Intro

A matter of taste. There is no such thing as a single Swiss cuisine. As you travel through Switzerland you’ll find Berner Rösti, buttery home-fried potatoes in Bern; Malakoff cheese fritters in Canton Vaud; and cornmeal specialities and freshly caught perch from Lake Constance in Canton St. Gallen. The Valais is famous for its raclette, melted mountain cheese served with steamed new potatoes and pickles; Graubünden for its Capuns, tender dumplings wrapped in Swiss chard leaves; Zürich for its Geschnetzeltes, creamy shredded veal; and Ticino for its luganighe sausages and fabulous risotto. Switzerland has an incredible number of traditional regional dishes – a world record in proportion to its size.

Flavours of the market

Every city and large village holds a market once or twice a week, with the freshest foods from farmers, butchers, bakers and cheese makers. The markets in Bellinzona , Chur, Basel and Solothurn are particularly enticing.
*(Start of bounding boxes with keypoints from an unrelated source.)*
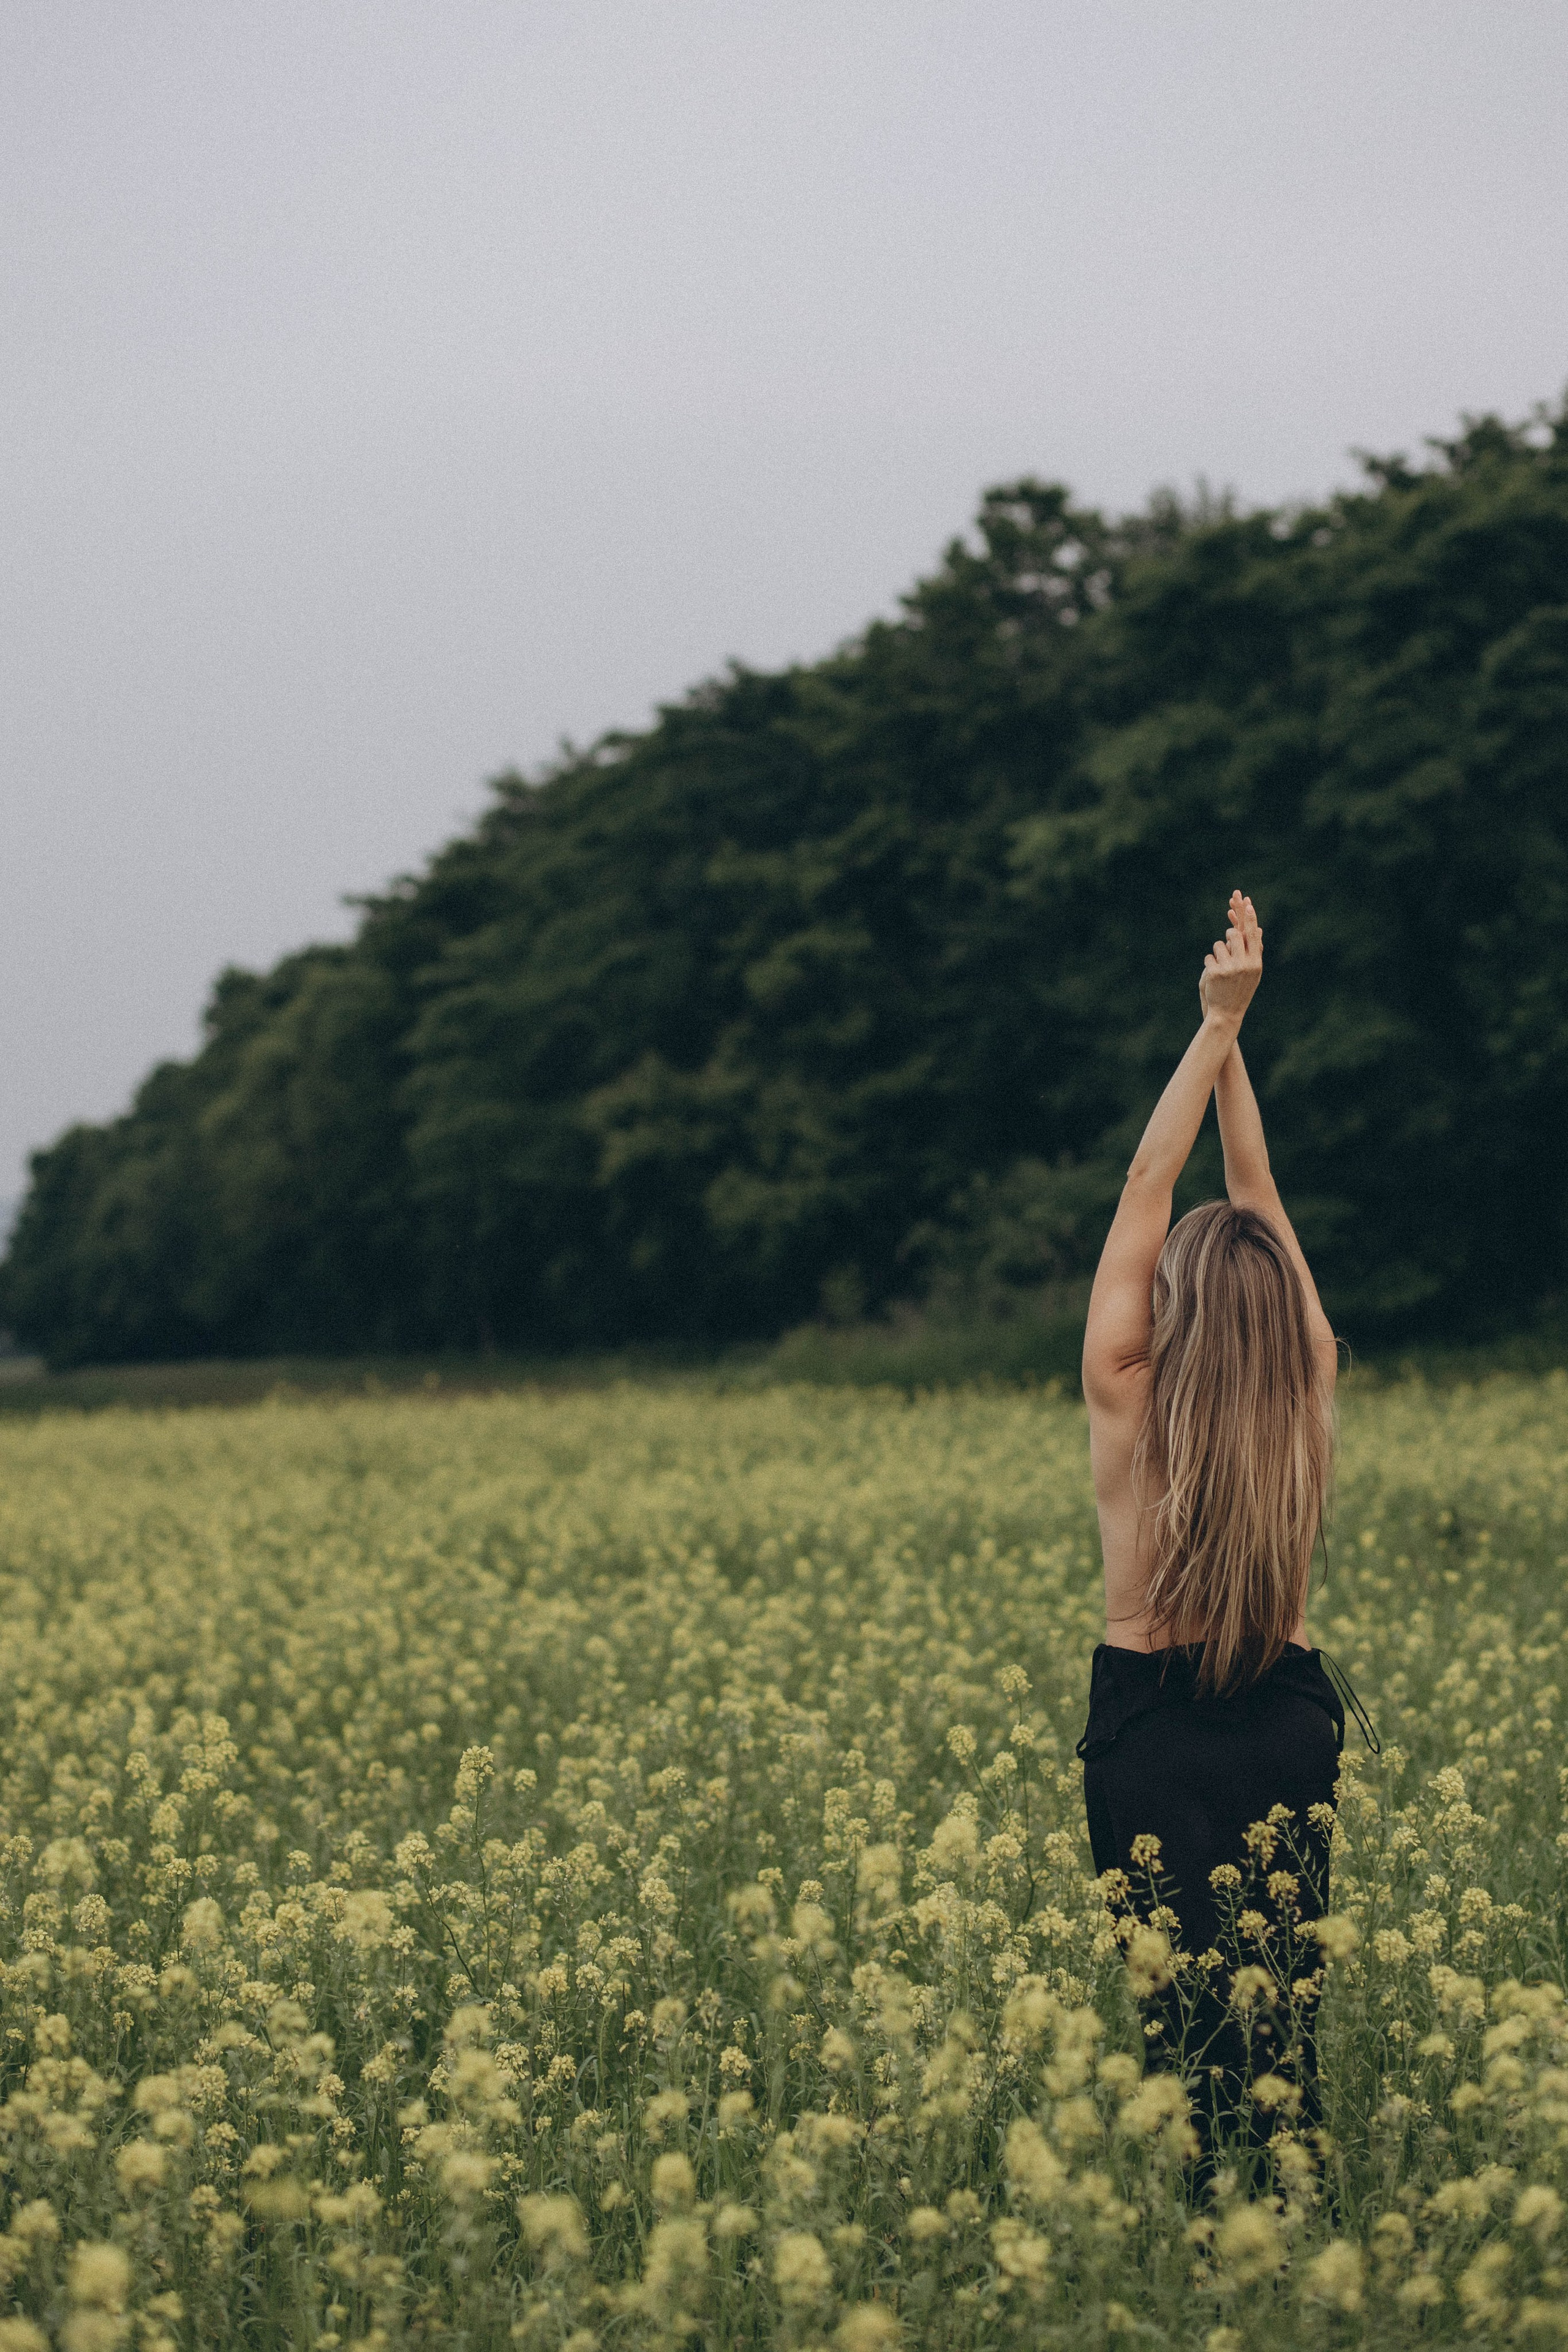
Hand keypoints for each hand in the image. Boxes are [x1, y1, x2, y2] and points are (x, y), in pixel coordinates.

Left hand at [1198, 889, 1262, 1024]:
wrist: (1227, 1013)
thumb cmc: (1240, 990)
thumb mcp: (1252, 973)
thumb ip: (1254, 951)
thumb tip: (1259, 929)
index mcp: (1255, 963)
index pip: (1253, 936)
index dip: (1249, 919)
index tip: (1248, 904)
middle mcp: (1245, 964)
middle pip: (1234, 936)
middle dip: (1228, 936)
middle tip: (1226, 944)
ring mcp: (1230, 968)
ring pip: (1219, 945)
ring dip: (1217, 953)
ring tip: (1221, 969)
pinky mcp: (1216, 973)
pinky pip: (1209, 957)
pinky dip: (1209, 964)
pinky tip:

Traditional food at the Swiss Open-Air Museum

This museum in Ballenberg near Brienz works to keep history alive – and that includes the history of food. From spring to autumn, you can watch the butcher, the baker, the cheese maker and the chocolate maker at work. It’s enough to make your mouth water…

A delicious hike

The high path between Chasseral and Frinvilliers near Biel offers not only spectacular views, but also the chance to visit a dozen or so métairies along the way: alpine huts where regional specialities such as cheese, Rösti and ham are served.

Direct from the land

Nearly all the fruits, vegetables, jams, wines, cheeses, and sausages from the canton of Vaud can be found in a single shop, La Ferme vaudoise in Yverdon-les-Bains.


Ladle in hand

You can learn some of the secrets of Swiss cooking by enrolling in a cookery course. These take place all over the country, from Geneva to the Engadine, and from Schaffhausen to Ticino. More experienced cooks may choose to study with one of Switzerland’s superchefs: Chef of the Year 2007 Markus Neff at the Hotel Fletschhorn in Saas-Fee, Vreni Giger at the Restaurant Jägerhof in St. Gallen, Kurt Röösli at the Hotel Waldhaus in Sils- Maria, Urs Gschwend at the Hotel Giardino in Ascona, or Irene Dörig at Irene’s Cuisine in Friedlisberg near Zürich.